All employees, particularly, gazetted officers, should assist and witness a trap whenever they are approached by any officer or branch. The Head of Branch should detail a suitable person or persons to be present at the scene of trap. Refusal to assist or witness a trap without a just cause/without sufficient reason may be regarded as a breach of duty, making him liable to disciplinary action.
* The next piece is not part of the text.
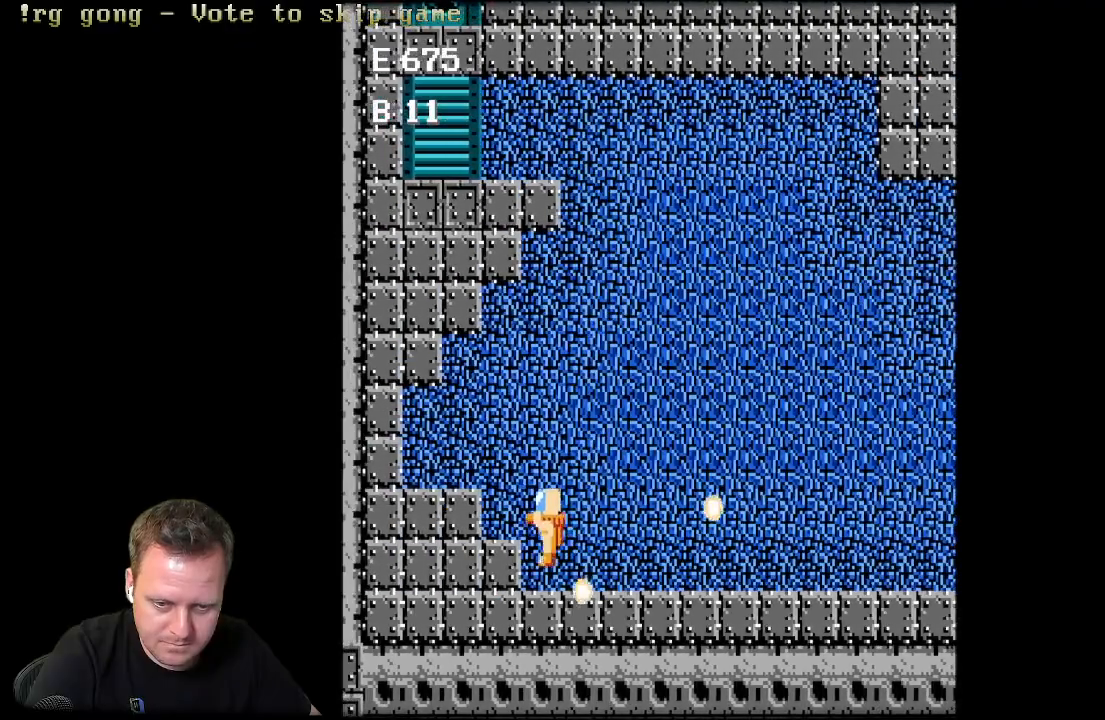
{"buttons": ["DPAD_RIGHT"], "left_stick": "center", "right_stick": "center", "events": [[117, "DPAD_RIGHT", "down"], [167, "DPAD_UP", "up"]]}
(b) The decoy will present the money which he will give to the defaulting officers/employees as bribe money on demand. A memo should be prepared by the investigating officer/Inspector in the presence of the independent witnesses and the decoy indicating the numbers of the GC notes for legal and illegal transactions. The memo, thus prepared should bear the signature of decoy, independent witnesses and the investigating officer/Inspector. Another memo, for returning the GD notes to the decoy will be prepared for making over the GC notes to the delinquent employee on demand. This memo should also contain signatures of decoy, witnesses and investigating officer/Inspector. The independent witnesses will take up position at such a place wherefrom they can see the transaction and also hear the conversation between the decoy and delinquent, with a view to satisfy themselves that the money was demanded, given and accepted as bribe a fact to which they will be deposing in the departmental proceeding at a later date. After the money has been passed on, the investigating officer/Inspector should disclose the identity and demand, in the presence of the witnesses, to produce all money including private, and bribe money. Then the total money produced will be verified from relevant records and memo for seizure of the money and verification particulars will be prepared. The recovered notes will be kept in an envelope sealed in the presence of the witnesses, decoy and the accused as also his immediate superior who should be called as a witness in case the accused refuses to sign the recovery memo, and sealing of the notes in the envelope.

(c)-(d) * * * "

11. The trap was laid by the members of the Railway Protection Force (RPF). It was a pre-arranged trap. It was, therefore, not a case which can be said to be an exceptional one where two gazetted officers as independent witnesses were not available.

12. Indisputably the decoy passenger was a constable of RPF. Only one Head Constable from the said organisation was deputed to witness the operation. The number of witnesses was, thus, not only one, in place of two but also was a non-gazetted officer. It was a pre-planned trap and thus even independent witnesses could have also been made available.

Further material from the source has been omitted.